Penting Deteksi Dini Dan Pencegahan Prediabetes – Tribunnews

TRIBUNNEWS.COM, JAKARTA – Prediabetes yang merupakan pencetus Diabetes Melitus Tipe 2 (DMT2) telah menjadi permasalahan kesehatan global, tidak terkecuali di Indonesia.

Angka kejadian prediabetes di Indonesia meningkat setiap tahunnya dan jumlahnya dua kali lipat dari angka penderita diabetes.

Prof. Dr. dr. Mardi Santoso, DTM&H, Sp.PD-KEMD, FINASIM, FACE, Ketua Persatuan Diabetes Indonesia (PERSADIA) wilayah Jakarta menyatakan, jika tidak ditangani dengan baik, maka dalam jangka waktu pendek prediabetes dapat berkembang menjadi DMT2.

Kasus prediabetes menyerupai fenomena gunung es, di mana jumlah individu yang belum terdeteksi DMT2 (termasuk prediabetes) lebih banyak dibandingkan DMT2.

“Oleh karena itu, prediabetes sebagai pencetus harus dapat diatasi, sehingga angka penderita DMT2 dapat ditekan,” kata Mardi saat program edukasi “Pentingnya Deteksi Dini dan Pencegahan Prediabetes” yang diikuti oleh 100 dokter umum puskesmas di 5 wilayah DKI Jakarta belum lama ini.

Baca: Didiagnosis Prediabetes? Jangan Cemas, Coba Lakukan 6 Hal Ini

Mardi menambahkan, pertanda prediabetes yaitu kadar glukosa darah puasa 100-125 mg/dl dan atau kadar glukosa darah 2 jam post prandial 140-199 mg/dl.

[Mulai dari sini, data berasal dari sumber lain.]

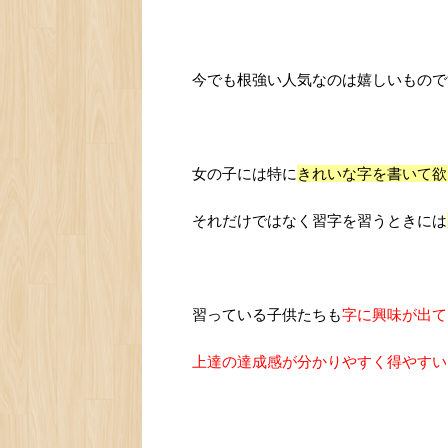
今でも根強い人気なのは嬉しいもので
女の子には特に
きれいな字を書いて欲
それだけではなく習字を習うときには
習っている子供たちも
字に興味が出て
上達の達成感が分かりやすく得やすい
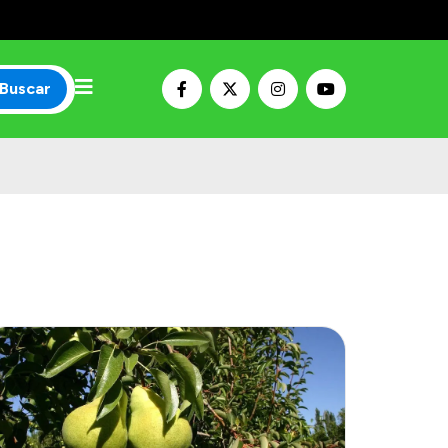
Buscar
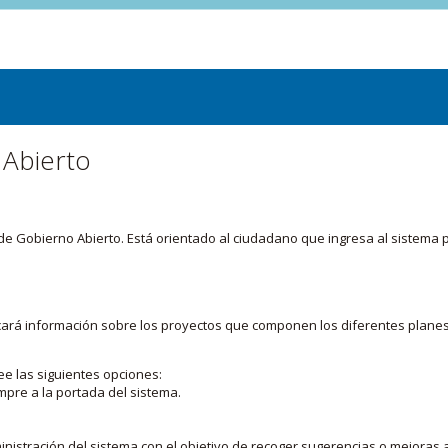
 Abierto
or de Gobierno Abierto. Está orientado al ciudadano que ingresa al siste
licará información sobre los proyectos que componen los diferentes plane
ee las siguientes opciones:
mpre a la portada del sistema.
nistración del sistema con el objetivo de recoger sugerencias o mejoras a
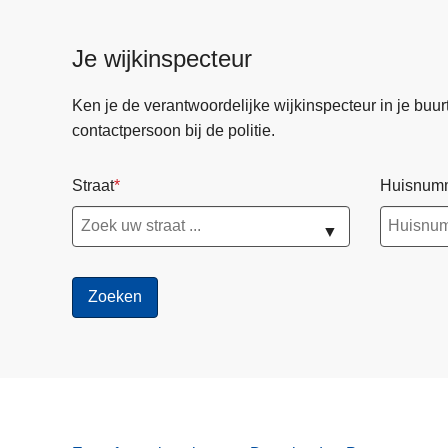
Je wijkinspecteur
Ken je de verantwoordelijke wijkinspecteur in je buurt? 
contactpersoon bij de politie.
Straat
Huisnum
▼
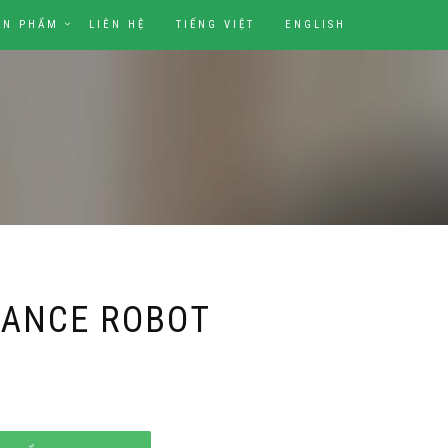
ẢN PHẨM
LIÊN HỆ
TIẾNG VIỆT
ENGLISH
SANCE ROBOT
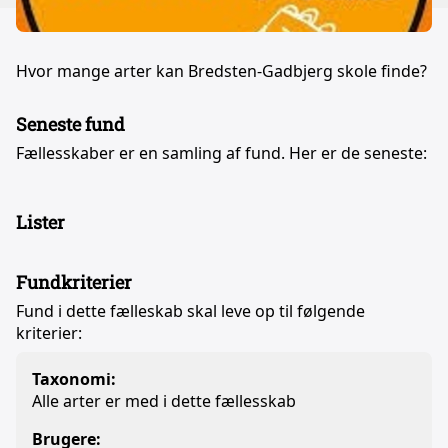
Hvor mange arter kan Bredsten-Gadbjerg skole finde?
Seneste fund
Fællesskaber er en samling af fund. Her er de seneste:
Lister
Fundkriterier
Fund i dette fælleskab skal leve op til følgende
kriterier:
Taxonomi:
Alle arter er med i dette fællesskab
Brugere:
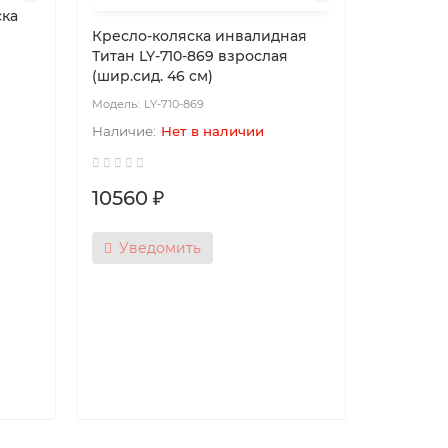
ска
Кресло-коляска инвалидная
Титан LY-710-869 взрослая
(шир.сид. 46 см)
LY-710-869
Нет в наличии
Кресло-
10560 ₽
Titan S-E
S-
Уведомить
12550 
Увед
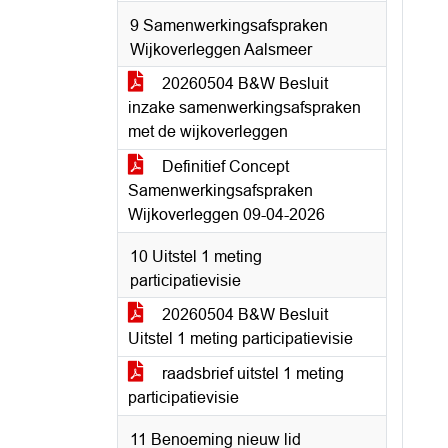
9 Samenwerkingsafspraken
Wijkoverleggen Aalsmeer
20260504 B&W Besluit
inzake samenwerkingsafspraken
met de wijkoverleggen
Definitief Concept
Samenwerkingsafspraken
Wijkoverleggen 09-04-2026
10 Uitstel 1 meting
participatievisie
20260504 B&W Besluit
Uitstel 1 meting participatievisie
raadsbrief uitstel 1 meting
participatievisie
11 Benoeming nieuw lid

Dalam jangka waktu 3-5 tahun, 25 persen prediabetes dapat berkembang menjadi DMT2, 50% tetap dalam kondisi prediabetes, dan 25% kembali pada kondisi glukosa darah normal.

“Dengan melakukan deteksi dini prediabetes dapat mencegah peningkatan prevalensi DMT2 yang berhubungan dengan mordibitas, risiko progresivitas penyakit, biaya, dan mortalitas akibat penyakit kardiovaskular dini,” katanya.

Upaya pencegahan prediabetes dapat dilakukan dengan beristirahat cukup; mengonsumsi makanan rendah kalori dan tinggi serat, seperti sayur mayur, buah-buahan, dan biji-bijian; serta melakukan aktivitas fisik minimal lima kali dalam seminggu dengan durasi 30-60 menit.